To find out, I contacted a wholesaler of male-enhancement pills and asked if they’d be just as effective for cis men as trans men, and received an underwhelming “I would think so” from a customer service representative. Another company rep, this time for a specific male-enhancement pill brand, assured me the pill “works the same way” for cis and trans men, though he admitted there was no testing or evidence to support that claim. In fact, he didn’t even think that kind of data was necessary, because the pill works by increasing blood flow to help “achieve the results.” Okay, then!
With confirmation from both a medical doctor and suspiciously confident customer service representatives that I could take a gas-station boner pill and expect to “achieve the results,” I followed up with the FDA to see if I should. Perhaps unsurprisingly, the answer wasn’t exactly encouraging. Remember that thing Safer noted about male-enhancement pills having a problem with contamination?

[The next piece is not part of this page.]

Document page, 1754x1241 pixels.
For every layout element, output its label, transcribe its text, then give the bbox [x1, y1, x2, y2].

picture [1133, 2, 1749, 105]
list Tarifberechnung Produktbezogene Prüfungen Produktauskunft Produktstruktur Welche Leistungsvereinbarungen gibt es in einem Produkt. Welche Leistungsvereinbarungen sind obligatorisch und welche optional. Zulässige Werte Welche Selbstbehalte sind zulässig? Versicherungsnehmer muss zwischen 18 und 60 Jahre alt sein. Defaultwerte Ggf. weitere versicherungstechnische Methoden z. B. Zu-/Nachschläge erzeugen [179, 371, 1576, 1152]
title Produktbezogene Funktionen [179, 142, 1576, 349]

“Products marketed as dietary supplements to treat erectile dysfunction or for male sexual enhancement could be potentially hazardous to consumers,” the FDA wrote in a statement. “These products can contain undisclosed prescription drug ingredients found in FDA-approved drugs used to treat erectile dysfunction. In some cases, the products have contained active ingredients at 10 to 30 times the normal prescription dose.” (Emphasis mine.)
Ingesting a pill with 30 times the standard ED medication dosage sounds more like an origin story for a boner-based superhero than a cure for erectile dysfunction; or as the FDA put it in their statement, taking a gas-station dick pill “can cause serious side effects and interact in dangerous ways with drugs that a consumer is already taking.” There’s even a dedicated tracker for tainted sexual enhancement products on the FDA’s website, a list longer than the mega-erection one of these pills could cause shortly before causing your blood pressure to plummet to life-threatening levels.
But though the FDA is doing its best to list as many contaminated over-the-counter male-enhancement pills as possible, it rarely has the authority to actually yank the pills off the shelves, even the ones it’s identified as potentially dangerous. It can inform the public about a contaminated product and urge the company and its distributors to institute a voluntary recall, but that’s about it.
So while there are still serious research gaps when it comes to trans health, we can probably close the books on this one: Gas-station dick pills are just as risky for trans men as they are for cis ones.
In this one area, at least, we’ve achieved equality.